§ **Exercise objective**
Could you copy the text of all the data below character for character, without the pictures?

§ **Information given**
- - - -
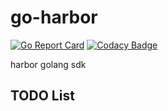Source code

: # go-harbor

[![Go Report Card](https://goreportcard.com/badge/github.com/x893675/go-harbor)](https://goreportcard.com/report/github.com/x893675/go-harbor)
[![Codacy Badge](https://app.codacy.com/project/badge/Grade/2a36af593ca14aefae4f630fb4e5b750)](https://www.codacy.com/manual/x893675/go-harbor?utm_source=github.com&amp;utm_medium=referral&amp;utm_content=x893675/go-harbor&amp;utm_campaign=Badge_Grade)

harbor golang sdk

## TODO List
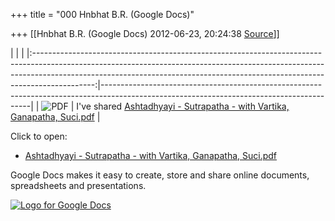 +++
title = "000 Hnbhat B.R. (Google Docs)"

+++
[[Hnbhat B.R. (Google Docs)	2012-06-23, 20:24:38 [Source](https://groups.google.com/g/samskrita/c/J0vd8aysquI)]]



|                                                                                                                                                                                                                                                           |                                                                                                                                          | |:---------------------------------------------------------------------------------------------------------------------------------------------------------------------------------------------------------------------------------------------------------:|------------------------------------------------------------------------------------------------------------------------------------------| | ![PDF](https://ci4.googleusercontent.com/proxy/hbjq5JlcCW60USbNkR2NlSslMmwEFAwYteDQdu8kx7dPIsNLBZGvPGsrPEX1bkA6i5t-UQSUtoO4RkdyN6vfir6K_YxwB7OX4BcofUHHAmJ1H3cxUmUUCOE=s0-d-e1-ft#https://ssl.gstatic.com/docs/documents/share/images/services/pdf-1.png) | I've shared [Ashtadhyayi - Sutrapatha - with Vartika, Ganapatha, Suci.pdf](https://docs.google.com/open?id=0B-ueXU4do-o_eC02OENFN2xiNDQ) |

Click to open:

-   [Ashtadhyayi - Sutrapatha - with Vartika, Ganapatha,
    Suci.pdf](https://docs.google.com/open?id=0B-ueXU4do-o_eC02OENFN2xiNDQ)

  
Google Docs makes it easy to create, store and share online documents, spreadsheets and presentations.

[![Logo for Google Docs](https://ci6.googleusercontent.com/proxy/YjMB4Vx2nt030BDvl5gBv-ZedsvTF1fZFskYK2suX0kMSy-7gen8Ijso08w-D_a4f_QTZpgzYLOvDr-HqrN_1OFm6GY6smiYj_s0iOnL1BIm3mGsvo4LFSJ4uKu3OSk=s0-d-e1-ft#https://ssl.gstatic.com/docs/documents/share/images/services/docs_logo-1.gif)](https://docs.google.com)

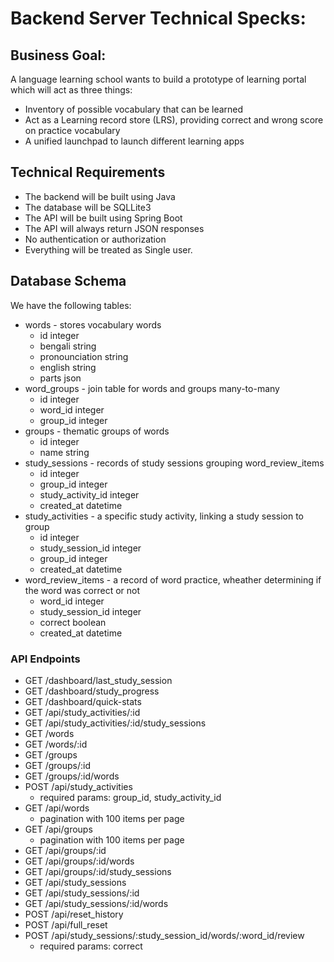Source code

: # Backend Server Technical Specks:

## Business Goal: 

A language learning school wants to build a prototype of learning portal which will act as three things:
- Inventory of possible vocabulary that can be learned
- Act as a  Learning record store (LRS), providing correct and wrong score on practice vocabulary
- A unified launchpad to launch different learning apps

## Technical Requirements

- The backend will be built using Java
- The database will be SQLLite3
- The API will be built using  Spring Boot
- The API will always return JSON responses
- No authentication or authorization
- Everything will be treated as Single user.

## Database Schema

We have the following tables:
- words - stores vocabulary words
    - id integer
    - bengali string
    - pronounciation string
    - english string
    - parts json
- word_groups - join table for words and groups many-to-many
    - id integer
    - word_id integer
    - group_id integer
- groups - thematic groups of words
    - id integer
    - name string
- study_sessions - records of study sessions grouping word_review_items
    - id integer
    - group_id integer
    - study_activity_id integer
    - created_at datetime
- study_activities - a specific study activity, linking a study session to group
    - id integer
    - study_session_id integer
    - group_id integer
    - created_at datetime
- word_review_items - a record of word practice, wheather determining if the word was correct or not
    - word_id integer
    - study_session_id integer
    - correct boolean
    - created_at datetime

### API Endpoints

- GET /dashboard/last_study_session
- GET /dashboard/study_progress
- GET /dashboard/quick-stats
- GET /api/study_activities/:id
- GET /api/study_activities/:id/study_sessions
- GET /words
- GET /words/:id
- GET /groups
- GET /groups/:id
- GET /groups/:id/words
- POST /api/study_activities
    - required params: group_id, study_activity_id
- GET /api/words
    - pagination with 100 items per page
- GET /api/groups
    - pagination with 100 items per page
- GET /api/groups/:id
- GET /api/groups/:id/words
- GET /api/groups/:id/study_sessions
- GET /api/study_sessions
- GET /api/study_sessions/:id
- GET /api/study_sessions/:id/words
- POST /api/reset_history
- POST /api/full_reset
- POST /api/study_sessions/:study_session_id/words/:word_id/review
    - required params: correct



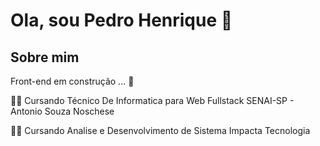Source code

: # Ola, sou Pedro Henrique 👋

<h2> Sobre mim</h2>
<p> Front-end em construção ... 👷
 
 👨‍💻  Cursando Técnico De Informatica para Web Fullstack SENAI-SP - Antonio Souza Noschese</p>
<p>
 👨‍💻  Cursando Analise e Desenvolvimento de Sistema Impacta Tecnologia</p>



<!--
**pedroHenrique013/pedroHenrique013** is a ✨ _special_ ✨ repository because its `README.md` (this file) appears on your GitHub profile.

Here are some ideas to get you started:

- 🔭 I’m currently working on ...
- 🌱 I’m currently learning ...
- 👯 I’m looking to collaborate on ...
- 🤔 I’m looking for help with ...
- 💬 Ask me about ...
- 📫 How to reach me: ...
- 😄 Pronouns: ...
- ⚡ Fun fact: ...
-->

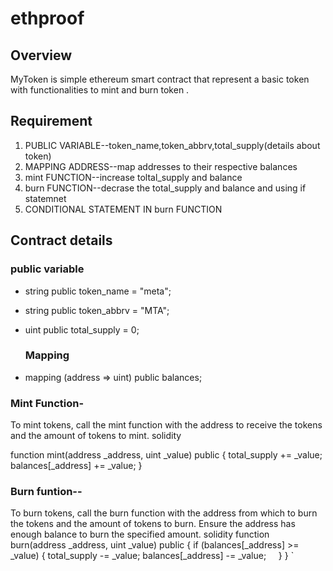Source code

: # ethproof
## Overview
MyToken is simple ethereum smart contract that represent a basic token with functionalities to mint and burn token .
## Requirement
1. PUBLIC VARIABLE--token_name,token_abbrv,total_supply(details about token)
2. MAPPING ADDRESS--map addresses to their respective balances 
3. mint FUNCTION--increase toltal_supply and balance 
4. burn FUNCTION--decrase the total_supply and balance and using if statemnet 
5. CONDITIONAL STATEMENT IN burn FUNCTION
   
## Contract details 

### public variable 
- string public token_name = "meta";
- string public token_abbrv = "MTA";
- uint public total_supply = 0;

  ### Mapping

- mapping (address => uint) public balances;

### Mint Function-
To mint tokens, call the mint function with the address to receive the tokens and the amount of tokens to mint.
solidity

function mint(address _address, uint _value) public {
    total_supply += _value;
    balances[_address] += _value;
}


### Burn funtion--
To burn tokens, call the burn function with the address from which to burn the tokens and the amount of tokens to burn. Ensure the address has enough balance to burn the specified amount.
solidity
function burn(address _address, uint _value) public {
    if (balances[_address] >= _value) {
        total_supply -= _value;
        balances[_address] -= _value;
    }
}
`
- - - -
§ **Answer space**
Source code

: # go-harbor

[![Go Report Card](https://goreportcard.com/badge/github.com/x893675/go-harbor)](https://goreportcard.com/report/github.com/x893675/go-harbor)
[![Codacy Badge](https://app.codacy.com/project/badge/Grade/2a36af593ca14aefae4f630fb4e5b750)](https://www.codacy.com/manual/x893675/go-harbor?utm_source=github.com&amp;utm_medium=referral&amp;utm_content=x893675/go-harbor&amp;utm_campaign=Badge_Grade)

harbor golang sdk

## TODO List
 +++
title = "000 Hnbhat B.R. (Google Docs)"

+++
[[Hnbhat B.R. (Google Docs)	2012-06-23, 20:24:38 [Source](https://groups.google.com/g/samskrita/c/J0vd8aysquI)]]



|                                                                                                                                                                                                                                                           |                                                                                                                                          | |:---------------------------------------------------------------------------------------------------------------------------------------------------------------------------------------------------------------------------------------------------------:|------------------------------------------------------------------------------------------------------------------------------------------| | ![PDF](https://ci4.googleusercontent.com/proxy/hbjq5JlcCW60USbNkR2NlSslMmwEFAwYteDQdu8kx7dPIsNLBZGvPGsrPEX1bkA6i5t-UQSUtoO4RkdyN6vfir6K_YxwB7OX4BcofUHHAmJ1H3cxUmUUCOE=s0-d-e1-ft#https://ssl.gstatic.com/docs/documents/share/images/services/pdf-1.png) | I've shared [Ashtadhyayi - Sutrapatha - with Vartika, Ganapatha, Suci.pdf](https://docs.google.com/open?id=0B-ueXU4do-o_eC02OENFN2xiNDQ) |

Click to open:

-   [Ashtadhyayi - Sutrapatha - with Vartika, Ganapatha,
    Suci.pdf](https://docs.google.com/open?id=0B-ueXU4do-o_eC02OENFN2xiNDQ)

  
Google Docs makes it easy to create, store and share online documents, spreadsheets and presentations.

[![Logo for Google Docs](https://ci6.googleusercontent.com/proxy/YjMB4Vx2nt030BDvl5gBv-ZedsvTF1fZFskYK2suX0kMSy-7gen8Ijso08w-D_a4f_QTZpgzYLOvDr-HqrN_1OFm6GY6smiYj_s0iOnL1BIm3mGsvo4LFSJ4uKu3OSk=s0-d-e1-ft#https://ssl.gstatic.com/docs/documents/share/images/services/docs_logo-1.gif)](https://docs.google.com)

Source code

: # Backend Server Technical Specks:

## Business Goal: 

A language learning school wants to build a prototype of learning portal which will act as three things:
- Inventory of possible vocabulary that can be learned
- Act as a  Learning record store (LRS), providing correct and wrong score on practice vocabulary
- A unified launchpad to launch different learning apps

## Technical Requirements

- The backend will be built using Java
- The database will be SQLLite3
- The API will be built using  Spring Boot
- The API will always return JSON responses
- No authentication or authorization
- Everything will be treated as Single user.

## Database Schema

We have the following tables:
- words - stores vocabulary words
    - id integer
    - bengali string
    - pronounciation string
    - english string
    - parts json
- word_groups - join table for words and groups many-to-many
    - id integer
    - word_id integer
    - group_id integer
- groups - thematic groups of words
    - id integer
    - name string
- study_sessions - records of study sessions grouping word_review_items
    - id integer
    - group_id integer
    - study_activity_id integer
    - created_at datetime
- study_activities - a specific study activity, linking a study session to group
    - id integer
    - study_session_id integer
    - group_id integer
    - created_at datetime
- word_review_items - a record of word practice, wheather determining if the word was correct or not
    - word_id integer
    - study_session_id integer
    - correct boolean
    - created_at datetime

### API Endpoints

- GET /dashboard/last_study_session
- GET /dashboard/study_progress
- GET /dashboard/quick-stats
- GET /api/study_activities/:id
- GET /api/study_activities/:id/study_sessions
- GET /words
- GET /words/:id
- GET /groups
- GET /groups/:id
- GET /groups/:id/words
- POST /api/study_activities
    - required params: group_id, study_activity_id
- GET /api/words
    - pagination with 100 items per page
- GET /api/groups
    - pagination with 100 items per page
- GET /api/groups/:id
- GET /api/groups/:id/words
- GET /api/groups/:id/study_sessions
- GET /api/study_sessions
- GET /api/study_sessions/:id
- GET /api/study_sessions/:id/words
- POST /api/reset_history
- POST /api/full_reset
- POST /api/study_sessions/:study_session_id/words/:word_id/review
    - required params: correct



Source code

: # Ola, sou Pedro Henrique 👋

<h2> Sobre mim</h2>
<p> Front-end em construção ... 👷
 
 👨‍💻  Cursando Técnico De Informatica para Web Fullstack SENAI-SP - Antonio Souza Noschese</p>
<p>
 👨‍💻  Cursando Analise e Desenvolvimento de Sistema Impacta Tecnologia</p>



<!--
**pedroHenrique013/pedroHenrique013** is a ✨ _special_ ✨ repository because its `README.md` (this file) appears on your GitHub profile.

Here are some ideas to get you started:

- 🔭 I’m currently working on ...
- 🌱 I’m currently learning ...
- 👯 I’m looking to collaborate on ...
- 🤔 I’m looking for help with ...
- 💬 Ask me about ...
- 📫 How to reach me: ...
- 😄 Pronouns: ...
- ⚡ Fun fact: ...
-->

Source code

: # ethproof
## Overview
MyToken is simple ethereum smart contract that represent a basic token with functionalities to mint and burn token .
## Requirement
1. PUBLIC VARIABLE--token_name,token_abbrv,total_supply(details about token)
2. MAPPING ADDRESS--map addresses to their respective balances 
3. mint FUNCTION--increase toltal_supply and balance 
4. burn FUNCTION--decrase the total_supply and balance and using if statemnet 
5. CONDITIONAL STATEMENT IN burn FUNCTION
   
## Contract details 

### public variable 
- string public token_name = "meta";
- string public token_abbrv = "MTA";
- uint public total_supply = 0;

  ### Mapping

- mapping (address => uint) public balances;

### Mint Function-
To mint tokens, call the mint function with the address to receive the tokens and the amount of tokens to mint.
solidity

function mint(address _address, uint _value) public {
    total_supply += _value;
    balances[_address] += _value;
}


### Burn funtion--
To burn tokens, call the burn function with the address from which to burn the tokens and the amount of tokens to burn. Ensure the address has enough balance to burn the specified amount.
solidity
function burn(address _address, uint _value) public {
    if (balances[_address] >= _value) {
        total_supply -= _value;
        balances[_address] -= _value;
    }
}
`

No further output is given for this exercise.